Awalnya jasad bayi malang itu ditemukan oleh warga pada hari Jumat (29/05/20) pukul 05.30 WIB. Warga kemudian melapor ke polisi. Bayi itu ditemukan dalam kondisi tewas dengan mulut sobek dan pipi terluka.

Polisi menduga bayi tersebut dilahirkan dalam keadaan hidup dan sengaja dibunuh oleh ibu kandungnya. Tak lama setelah jasad bayi itu ditemukan, polisi langsung menangkap M dan ditetapkan sebagai tersangka.

2.Demi nikahi pria lain

unsplash.com
unsplash.com

Saat diinterogasi oleh penyidik Polsek Suhaid, M mengaku jika ia sengaja membunuh bayinya sendiri. M mengatakan ia sempat menjalin hubungan dengan seorang pria hingga akhirnya hamil. Kemudian 2 bulan lalu ia berkenalan dengan seorang pria berinisial YL.

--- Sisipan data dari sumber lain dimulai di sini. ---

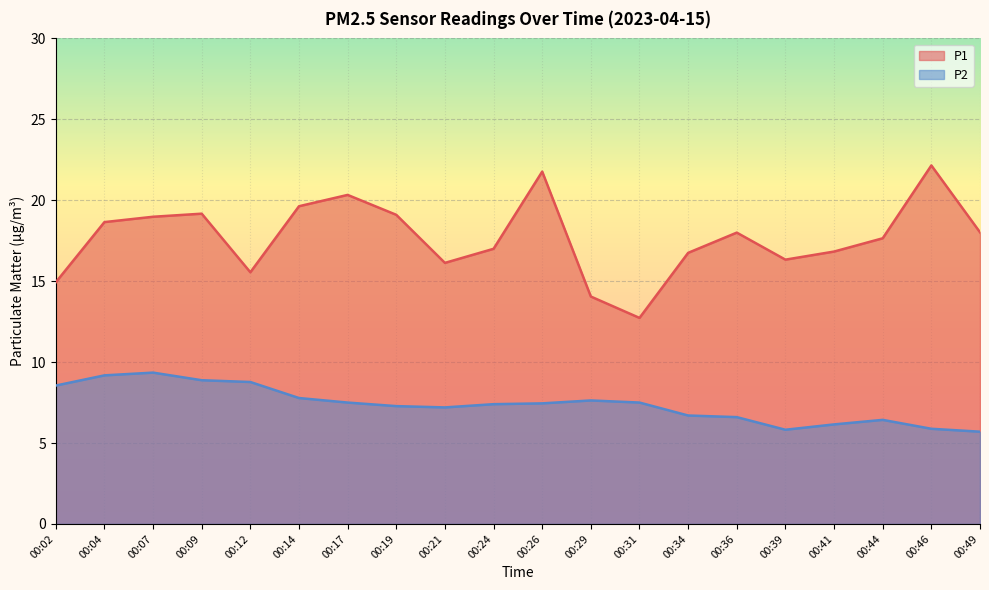

List the labels in order of P1 value, largest first.

00:46, 00:26, 00:17, 00:14, 00:09, 00:19, 00:07, 00:04, 00:49, 00:36, 00:44, 00:24, 00:41, 00:34, 00:39, 00:21, 00:12, 00:02, 00:29, 00:31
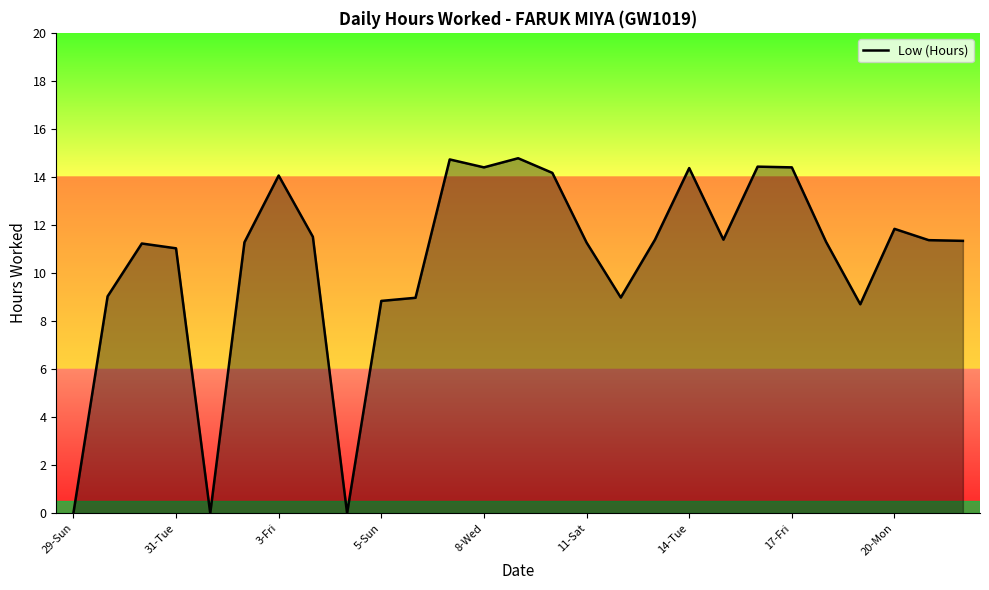

What is the maximum value shown in the chart?

14.8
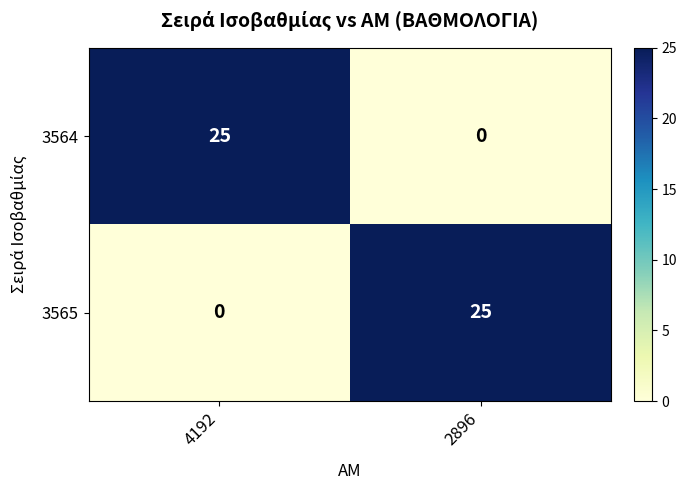

Is it true that 3564 equals 0 at 2896?

True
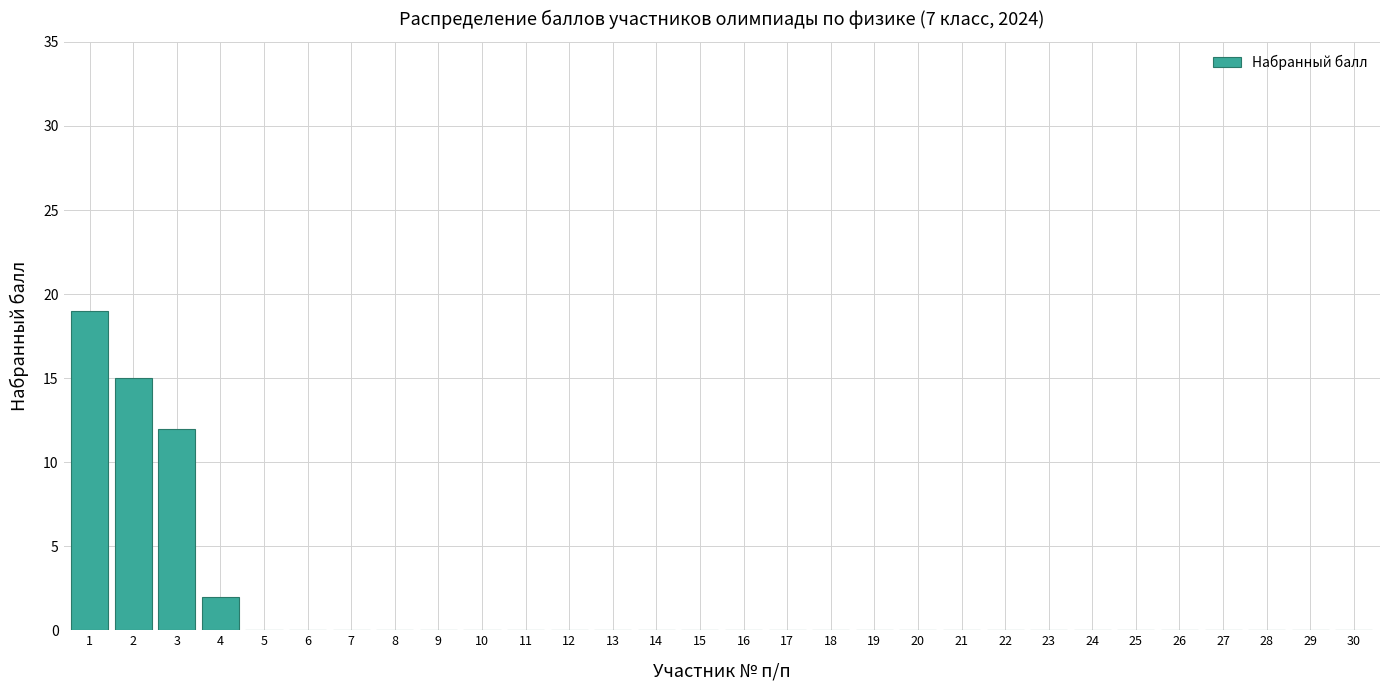

Reading left to right, extract all data points from this chart.

1=19	2=15	3=12	4=2	5=0	6=0	7=0	8=0	9=0	10=0	11=0	12=0	13=0	14=0	15=0	16=0	17=0	18=0	19=0	20=0	21=0	22=0	23=0	24=0	25=0	26=0	27=0	28=0	29=0	30=0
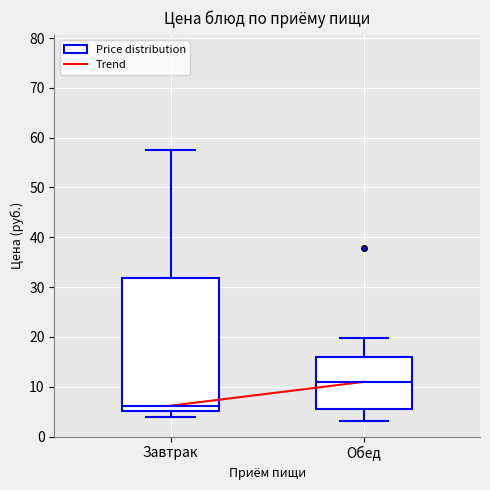

Which box has the lowest median line?

Завтрак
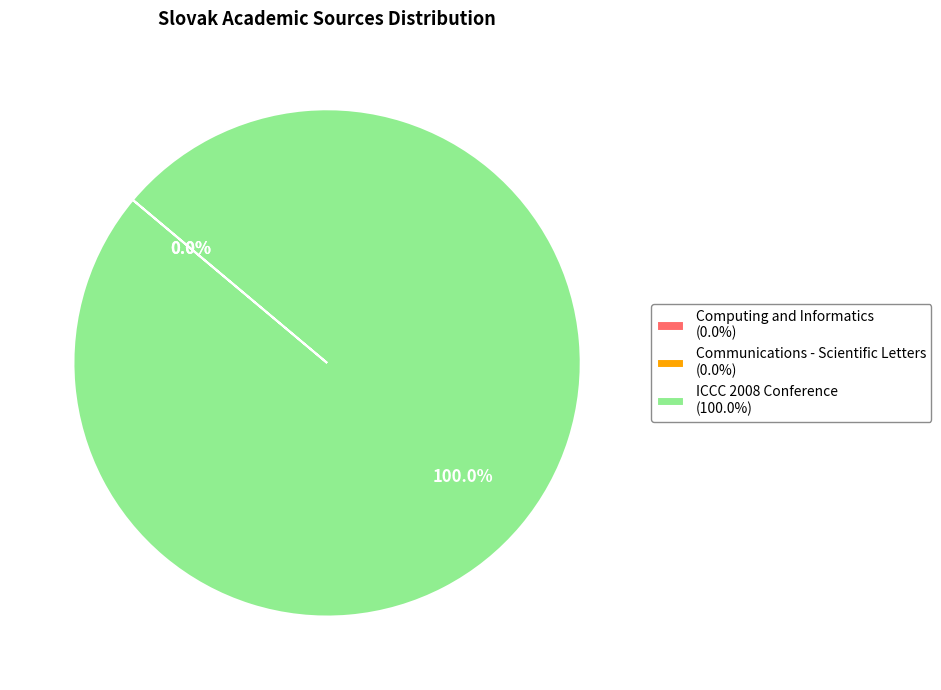

Is there a majority slice in this chart?

Yes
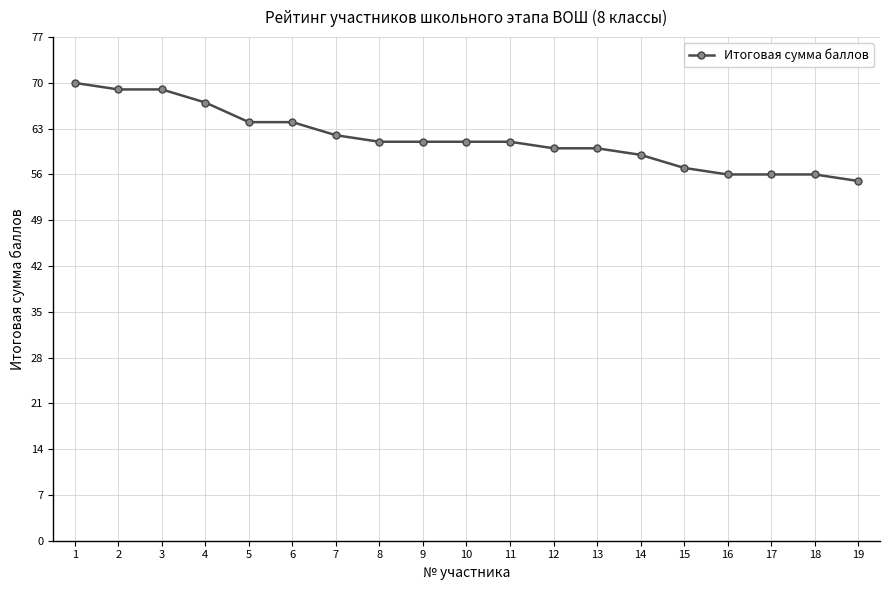

What is the value of the 7th point from the left?

62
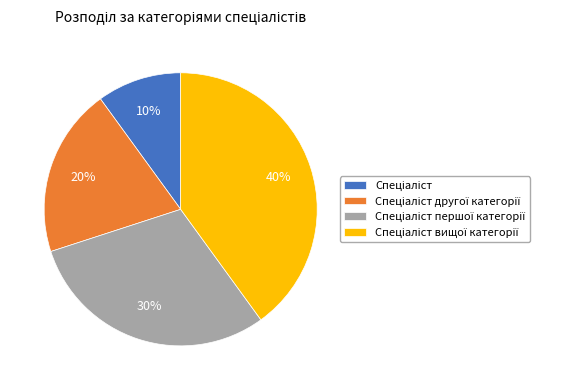

Does any single category account for the majority?

No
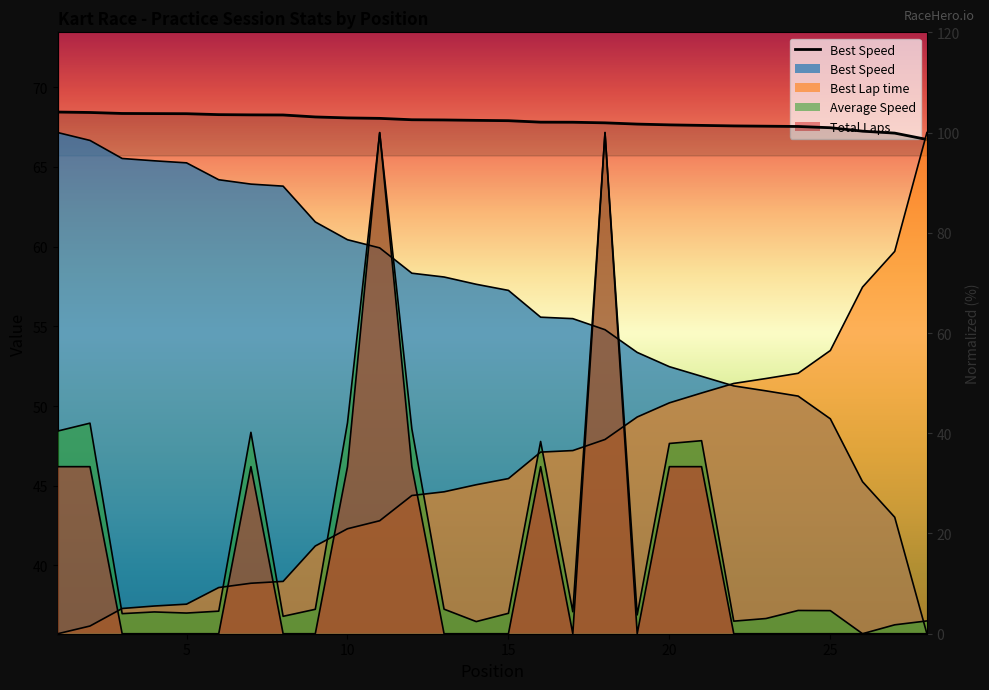

Which label corresponds to the largest value in the chart?

11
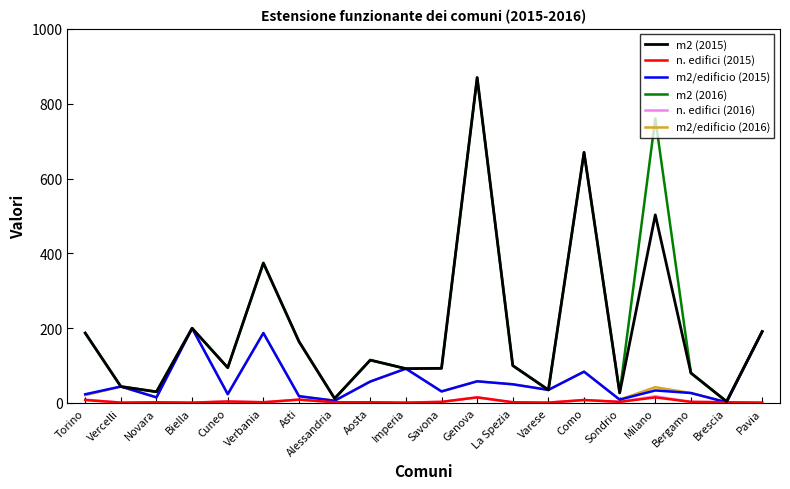

At which category does m2 (2015) reach its first local valley?

Novara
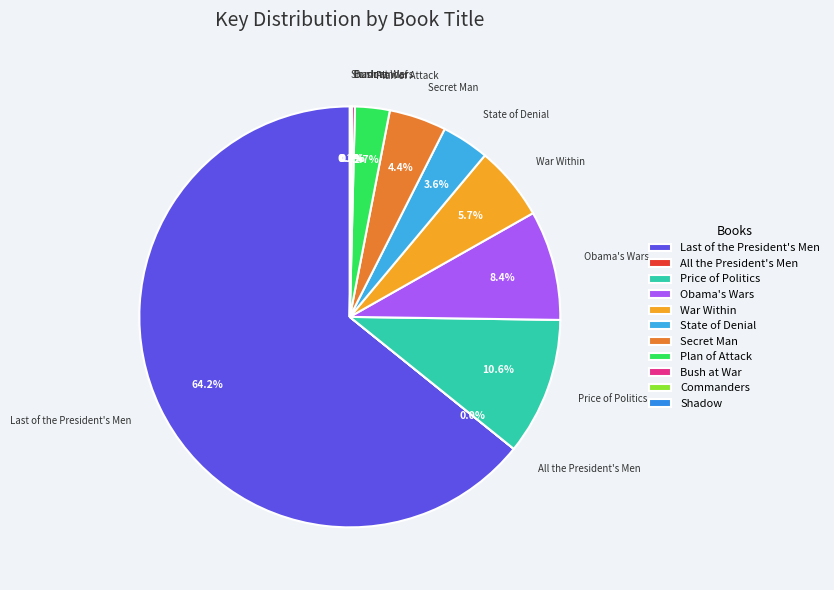

How much of the chart is everything except Secret Man?

95.6%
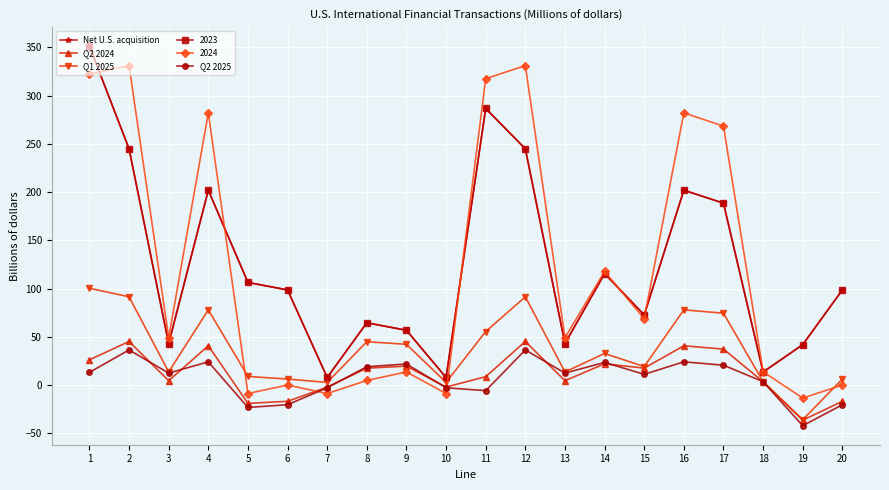

At how many categories does at least one series exceed 89?

11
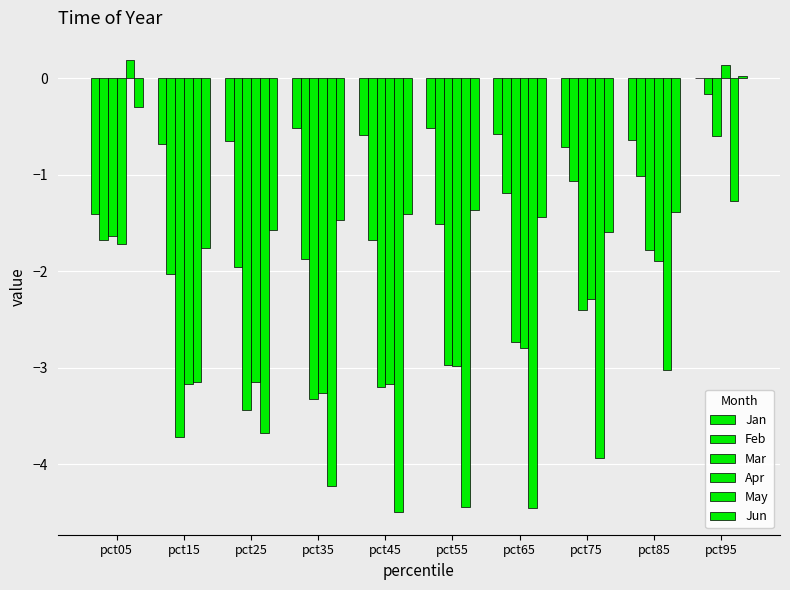

Reading left to right, list all the values displayed in this chart.

Jan: pct05=-1.4	pct15=-0.7	pct25=-0.7	pct35=-0.5	pct45=-0.6	pct55=-0.5	pct65=-0.6	pct75=-0.7	pct85=-0.6	pct95=-0.0
Feb: pct05=-1.7	pct15=-2.0	pct25=-2.0	pct35=-1.9	pct45=-1.7	pct55=-1.5	pct65=-1.2	pct75=-1.1	pct85=-1.0	pct95=-0.2
Mar: pct05=-1.6	pct15=-3.7	pct25=-3.4	pct35=-3.3	pct45=-3.2	pct55=-3.0	pct65=-2.7	pct75=-2.4	pct85=-1.8	pct95=-0.6
Apr: pct05=-1.7	pct15=-3.2	pct25=-3.1	pct35=-3.3	pct45=-3.2	pct55=-3.0	pct65=-2.8	pct75=-2.3	pct85=-1.9	pct95=0.1
May: pct05=0.2	pct15=-3.1	pct25=-3.7	pct35=-4.2	pct45=-4.5	pct55=-4.4	pct65=-4.5	pct75=-3.9	pct85=-3.0	pct95=-1.3
Jun: pct05=-0.3	pct15=-1.8	pct25=-1.6	pct35=-1.5	pct45=-1.4	pct55=-1.4	pct65=-1.4	pct75=-1.6	pct85=-1.4	pct95=0.0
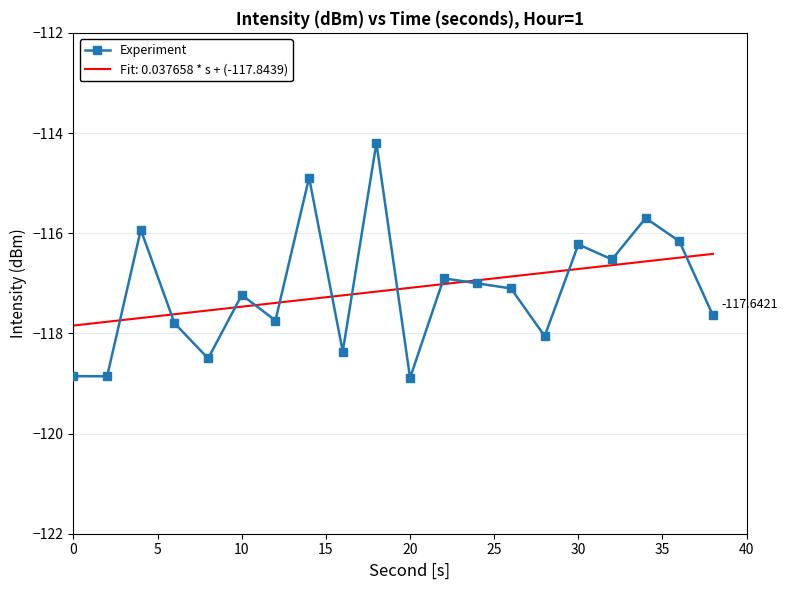

Which series has the largest range (max minus min)?

Experiment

YL berniat mempersunting M dan tidak tahu jika saat itu M sedang hamil hasil hubungannya dengan pria lain. Akhirnya YL dan M menikah secara adat karena berbeda keyakinan. Saat tinggal di rumah YL, M diam-diam melahirkan bayi yang masih berusia 7 bulan itu.

3.Aniaya bayi

unsplash.com
unsplash.com

Pada hari Rabu (27/05/20) lalu, M diam-diam melahirkan di kamar mandi rumah YL. Setelah melahirkan, ia langsung menganiaya bayinya sendiri hingga akhirnya tewas. M langsung membuang jasad bayinya itu ke selokan tak jauh dari rumah YL.

"Tersangka M sengaja membuang dan melakukan kekerasan terhadap bayi yang baru saja dilahirkan untuk menutupi kehamilannya selama ini," ujar Kapolsek Suhaid Iptu Dayan.

Selama hamil, M mengatakan tak ada orang yang tahu jika dirinya tengah berbadan dua termasuk orangtuanya.

M yang merupakan ibu kandung dari bayi tersebut kini telah ditetapkan sebagai tersangka. Ia pun mendekam di penjara untuk mempertanggungjawabkan perbuatannya.